■ Written problem:
Write the records out again exactly, leaving no images in.

■ Data section:
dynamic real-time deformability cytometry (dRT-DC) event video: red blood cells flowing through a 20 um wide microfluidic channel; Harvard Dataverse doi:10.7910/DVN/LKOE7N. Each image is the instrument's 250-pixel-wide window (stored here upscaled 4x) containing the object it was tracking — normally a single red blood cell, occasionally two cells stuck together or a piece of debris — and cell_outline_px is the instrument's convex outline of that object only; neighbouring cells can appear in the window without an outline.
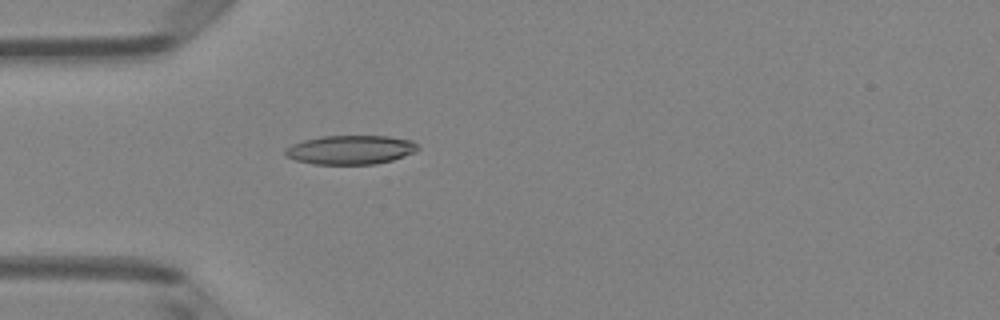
{"species": "Egyptian fruit bat (a non-hibernating species)", "species_latin": "Rousettus aegyptiacus", "temperature_condition": "room temperature", "stored_images_in_passage": 50, "camera_frame_rate_fps": 3000, "um_per_image_px": 0.085, "animal": {"sex": "female"}, "frame": {"image": 1, "passage_image": 15, "time_ms": 4.667, "image_size_px": [1000, 320], "cell_outline_px": [[420, 148], [416, 152], [392, 160], [376, 164], [312, 164], [296, 160], [284, 156], [284, 148], [292, 144], [304, 140], [320, 136], [388, 136], [412, 140]], "centroid_in_image_um": [29.78, 12.73], "position_along_channel_um": 55.2, "area_um2": 22.6}}
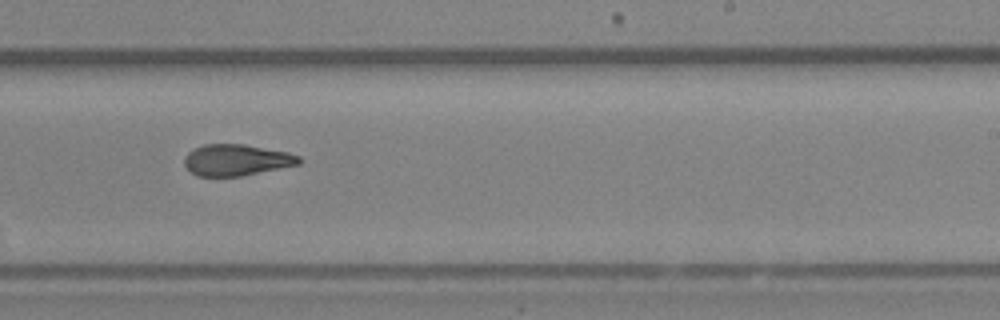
{"frame": {"image": 2, "passage_image": 31, "time_ms": 10.0, "image_size_px": [1000, 320], "cell_outline_px": [[300, 164], [240, 176], [196, 176], [184, 164], [184, 156], [188, 152], [204, 144], [244, 144], [288, 152], [300, 156]], "centroid_in_image_um": [20.09, 13.59], "position_along_channel_um": 268.9, "area_um2": 20.81}}
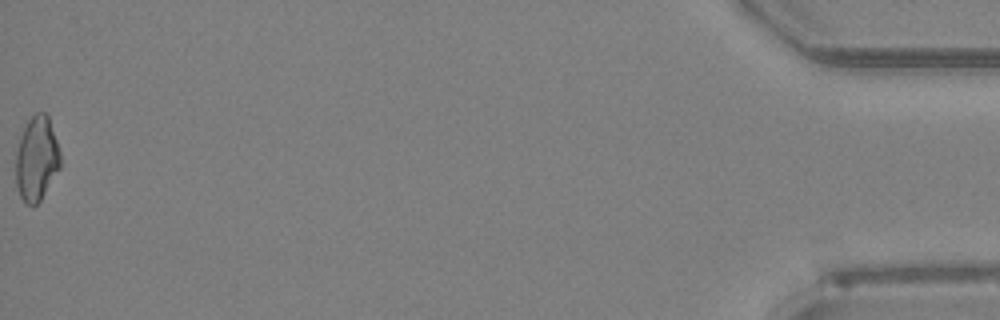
{"frame": {"image": 3, "passage_image": 50, "time_ms": 16.333, "image_size_px": [1000, 320], "cell_outline_px": [[60, 168], [40, 200], [36, 204], [28, 204], [20, 196], [16, 184], [16, 148], [20, 136], [28, 120], [36, 112], [44, 112], [48, 116], [60, 152]], "centroid_in_image_um": [3.1, 13.47], "position_along_channel_um": 432.1, "area_um2": 21.68}, "authors_computed_cell_mechanics": {"area_um2": 21.7039, "velocity_mm_per_s": 4.1342, "shape_relaxation_time_tau1_ms": null, "shape_relaxation_time_tau2_ms": 3.088, "deformation_change_tau1": null, "deformation_change_tau2": 0.116}}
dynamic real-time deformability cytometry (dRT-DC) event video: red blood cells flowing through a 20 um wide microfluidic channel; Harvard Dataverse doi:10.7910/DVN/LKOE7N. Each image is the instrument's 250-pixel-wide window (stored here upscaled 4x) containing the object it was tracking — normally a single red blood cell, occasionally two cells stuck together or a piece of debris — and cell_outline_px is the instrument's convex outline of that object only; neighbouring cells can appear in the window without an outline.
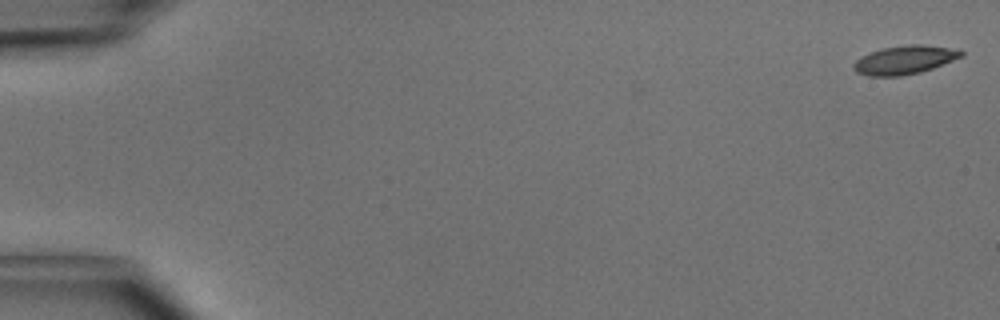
{"species": "common noctule bat (a hibernating species)", "species_latin": "Nyctalus noctula", "temperature_condition": "cold", "stored_images_in_passage": 47, "camera_frame_rate_fps": 3000, "um_per_image_px": 0.085, "animal": {"sex": "male", "body_mass_g": 15.6}, "frame": {"image": 1, "passage_image": 1, "time_ms": 0.0, "image_size_px": [1000, 320], "cell_outline_px": [[964, 56], [932, 68], [920, 72], [900, 76], [868, 76], [856, 72], [852, 68], [852, 64], [860, 56], [884, 48], [908, 44], [920, 44], [948, 48], [964, 52]], "centroid_in_image_um": [76.84, 5.1], "position_along_channel_um": 8.2, "area_um2": 17.74}}
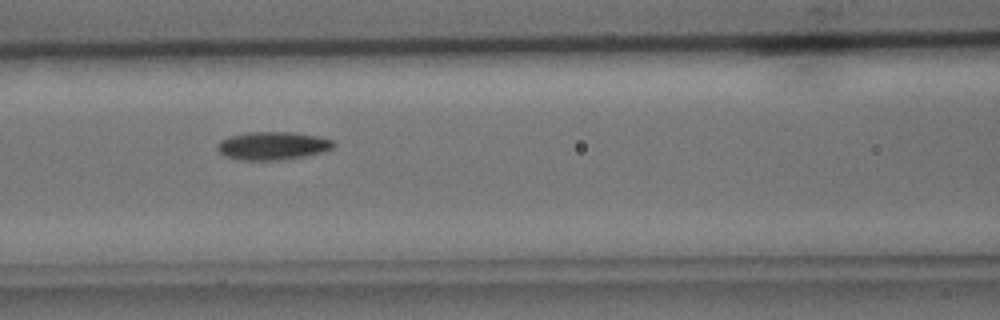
{"frame": {"image": 2, "passage_image": 22, "time_ms": 7.0, "image_size_px": [1000, 320], "cell_outline_px": [[336, 144], [332, 148], [324, 152], [284, 160], [240, 160], [224, 156], [216, 148], [216, 144], [220, 140], [228, 136], [248, 132], [292, 132], [316, 136], [332, 140]], "centroid_in_image_um": [23.14, 12.39], "position_along_channel_um": 143.5, "area_um2": 19.19}}
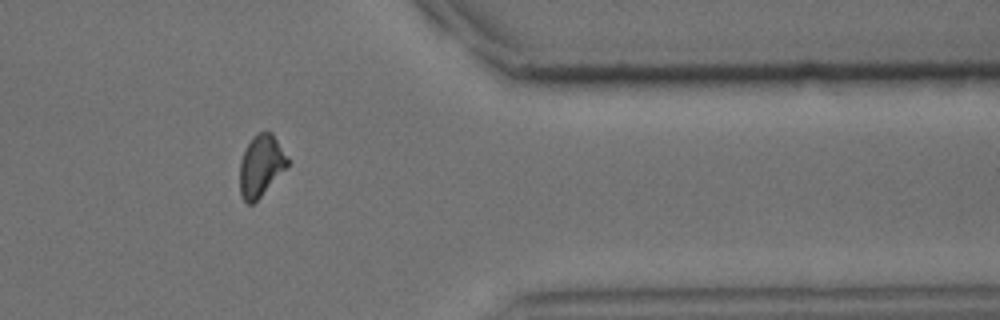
{"frame": {"image": 3, "passage_image": 41, "time_ms": 13.333, "image_size_px": [1000, 320], "cell_outline_px": [[288, 164], [260, 196], [252, 204], [248, 204], [240, 196], [240, 160], [244, 148], [252, 136], [256, 132], [272, 132], [288, 160]], "centroid_in_image_um": [22.12, 14.05], "position_along_channel_um": 389.3, "area_um2": 16.76}, "authors_computed_cell_mechanics": {"area_um2": 17.8024, "velocity_mm_per_s": 4.1023, "shape_relaxation_time_tau1_ms": 5.7993, "shape_relaxation_time_tau2_ms": 2.3515, "deformation_change_tau1": 0.1356, "deformation_change_tau2": 0.0813}}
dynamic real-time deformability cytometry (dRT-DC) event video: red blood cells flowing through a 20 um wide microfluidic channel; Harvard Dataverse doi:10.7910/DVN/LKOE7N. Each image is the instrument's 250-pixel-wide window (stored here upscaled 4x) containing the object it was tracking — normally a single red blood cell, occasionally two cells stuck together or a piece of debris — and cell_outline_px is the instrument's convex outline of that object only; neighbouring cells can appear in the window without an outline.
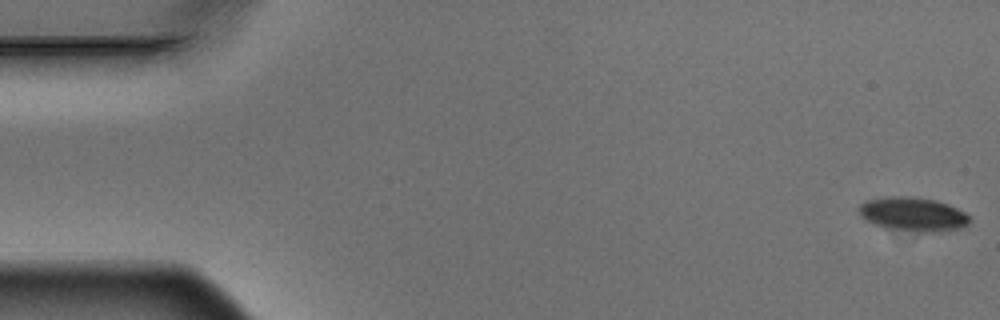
{"species": "Egyptian fruit bat (a non-hibernating species)", "species_latin": "Rousettus aegyptiacus", "temperature_condition": "warm", "stored_images_in_passage": 7, "camera_frame_rate_fps": 3000, "um_per_image_px": 0.085, "animal": {"sex": "male"}, "frame": {"image": 1, "passage_image": 1, "time_ms": 0.0, "image_size_px": [1000, 320], "cell_outline_px": [[972, 220], [968, 224], [960, 228], [932, 232], [920, 232], [884, 228], [860, 216], [856, 208], [864, 200], [888, 196], [908, 196], [936, 200], [948, 204], [964, 212]], "centroid_in_image_um": [77.57, 18.2], "position_along_channel_um": 7.4, "area_um2": 22.02}}
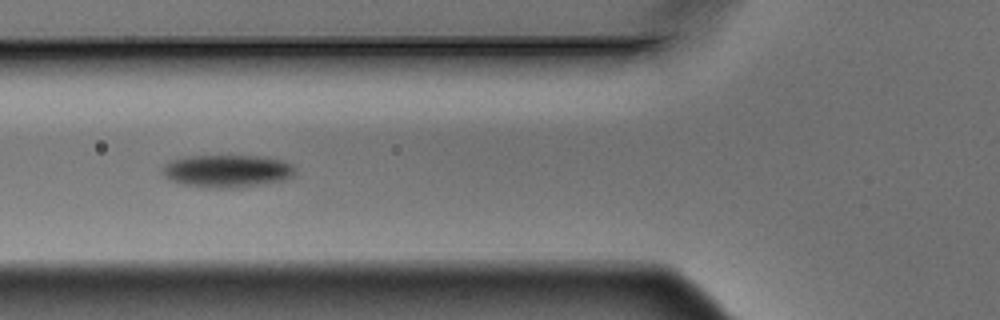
{"frame": {"image": 2, "passage_image": 4, "time_ms": 1.0, "image_size_px": [1000, 320], "cell_outline_px": [[296, 172], [292, 176], [284, 180], [264, 184], [240, 188], [208, 188], [184, 184], [172, 180], [164, 176], [164, 164], [172, 160], [184, 156], [268, 156], [284, 160], [292, 164], [296, 168]], "centroid_in_image_um": [19.38, 14.53], "position_along_channel_um": 106.4, "area_um2": 25.49}}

■ Correct answer:
dynamic real-time deformability cytometry (dRT-DC) event video: red blood cells flowing through a 20 um wide microfluidic channel; Harvard Dataverse doi:10.7910/DVN/LKOE7N. Each image is the instrument's 250-pixel-wide window (stored here upscaled 4x) containing the object it was tracking — normally a single red blood cell, occasionally two cells stuck together or a piece of debris — and cell_outline_px is the instrument's convex outline of that object only; neighbouring cells can appear in the window without an outline.
{"species": "Egyptian fruit bat (a non-hibernating species)", "species_latin": "Rousettus aegyptiacus", "temperature_condition": "room temperature", "stored_images_in_passage": 50, "camera_frame_rate_fps": 3000, "um_per_image_px": 0.085, "animal": {"sex": "female"}, "frame": {"image": 1, "passage_image": 15, "time_ms": 4.667, "image_size_px": [1000, 320], "cell_outline_px": [[420, 148], [416, 152], [392, 160], [376, 164], [312, 164], [296, 160], [284, 156], [284, 148], [292, 144], [304, 140], [320, 136], [388, 136], [412, 140]], "centroid_in_image_um": [29.78, 12.73], "position_along_channel_um": 55.2, "area_um2": 22.6}}
{"frame": {"image": 2, "passage_image": 31, "time_ms": 10.0, "image_size_px": [1000, 320], "cell_outline_px": [[300, 164], [240, 176], [196, 176], [184, 164], [184, 156], [188, 152], [204, 144], [244, 144], [288, 152], [300, 156]], "centroid_in_image_um": [20.09, 13.59], "position_along_channel_um": 268.9, "area_um2": 20.81}}
{"frame": {"image": 3, "passage_image": 50, "time_ms": 16.333, "image_size_px": [1000, 320], "cell_outline_px": [[60, 168], [40, 200], [36, 204], [28, 204], [20, 196], [16, 184], [16, 148], [20, 136], [28, 120], [36, 112], [44, 112], [48, 116], [60, 152]], "centroid_in_image_um": [3.1, 13.47], "position_along_channel_um": 432.1, "area_um2": 21.68}, "authors_computed_cell_mechanics": {"area_um2": 21.7039, "velocity_mm_per_s": 4.1342, "shape_relaxation_time_tau1_ms": null, "shape_relaxation_time_tau2_ms": 3.088, "deformation_change_tau1": null, "deformation_change_tau2": 0.116}}
dynamic real-time deformability cytometry (dRT-DC) event video: red blood cells flowing through a 20 um wide microfluidic channel; Harvard Dataverse doi:10.7910/DVN/LKOE7N. Each image is the instrument's 250-pixel-wide window (stored here upscaled 4x) containing the object it was tracking — normally a single red blood cell, occasionally two cells stuck together or a piece of debris — and cell_outline_px is the instrument's convex outline of that object only; neighbouring cells can appear in the window without an outline.
{"species": "common noctule bat (a hibernating species)", "species_latin": "Nyctalus noctula", "temperature_condition": "cold", "stored_images_in_passage": 47, "camera_frame_rate_fps": 3000, "um_per_image_px": 0.085, "animal": {"sex": "male", "body_mass_g": 15.6}, "frame": {"image": 1, "passage_image": 1, "time_ms": 0.0, "image_size_px": [1000, 320], "cell_outline_px": [[964, 56], [932, 68], [920, 72], [900, 76], [868, 76], [856, 72], [852, 68], [852, 64], [860, 56], [884, 48], [908, 44], [920, 44], [948, 48], [964, 52]], "centroid_in_image_um": [76.84, 5.1], "position_along_channel_um": 8.2, "area_um2": 17.74}}
{"frame": {"image": 2, "passage_image": 22, "time_ms": 7.0, "image_size_px": [1000, 320], "cell_outline_px": [[336, 144], [332, 148], [324, 152], [284, 160], [240, 160], [224, 156], [216, 148], [216, 144], [220, 140], [228, 136], [248, 132], [292, 132], [316, 136], [332, 140]], "centroid_in_image_um": [23.14, 12.39], "position_along_channel_um": 143.5, "area_um2": 19.19}}
{"frame": {"image": 3, "passage_image": 41, "time_ms": 13.333, "image_size_px": [1000, 320], "cell_outline_px": [[288, 164], [260, 196], [252, 204], [248, 204], [240, 196], [240, 160], [244, 148], [252, 136], [256, 132], [272, 132], [288, 160]], "centroid_in_image_um": [22.12, 14.05], "position_along_channel_um": 389.3, "area_um2": 16.76}, "authors_computed_cell_mechanics": {"area_um2": 17.8024, "velocity_mm_per_s": 4.1023, "shape_relaxation_time_tau1_ms": 5.7993, "shape_relaxation_time_tau2_ms": 2.3515, "deformation_change_tau1": 0.1356, "deformation_change_tau2": 0.0813}}
dynamic real-time deformability cytometry (dRT-DC) event video: red blood cells flowing through a 20 um wide microfluidic channel; Harvard Dataverse doi:10.7910/DVN/LKOE7N. Each image is the instrument's 250-pixel-wide window (stored here upscaled 4x) containing the object it was tracking — normally a single red blood cell, occasionally two cells stuck together or a piece of debris — and cell_outline_px is the instrument's convex outline of that object only; neighbouring cells can appear in the window without an outline.
{"species": "Egyptian fruit bat (a non-hibernating species)", "species_latin": "Rousettus aegyptiacus", "temperature_condition": "warm", "stored_images_in_passage": 7, "camera_frame_rate_fps": 3000, "um_per_image_px": 0.085, "animal": {"sex": "male"}, "frame": {"image": 1, "passage_image": 1, "time_ms": 0.0, "image_size_px": [1000, 320], "cell_outline_px": [[972, 220], [968, 224], [960, 228], [932, 232], [920, 232], [884, 228], [860, 216], [856, 208], [864, 200], [888, 196], [908, 196], [936, 200], [948, 204], [964, 212]], "centroid_in_image_um": [77.57, 18.2], "position_along_channel_um": 7.4, "area_um2": 22.02}}
{"frame": {"image": 2, "passage_image": 4, "time_ms": 1.0, "image_size_px": [1000, 320], "cell_outline_px": [[296, 172], [292, 176], [284, 180], [264, 184], [240, 188], [208, 188], [184, 184], [172, 180], [164, 176], [164, 164], [172, 160], [184, 156], [268, 156], [284, 160], [292, 164], [296, 168]], "centroid_in_image_um": [19.38, 14.53], "position_along_channel_um": 106.4, "area_um2": 25.49}}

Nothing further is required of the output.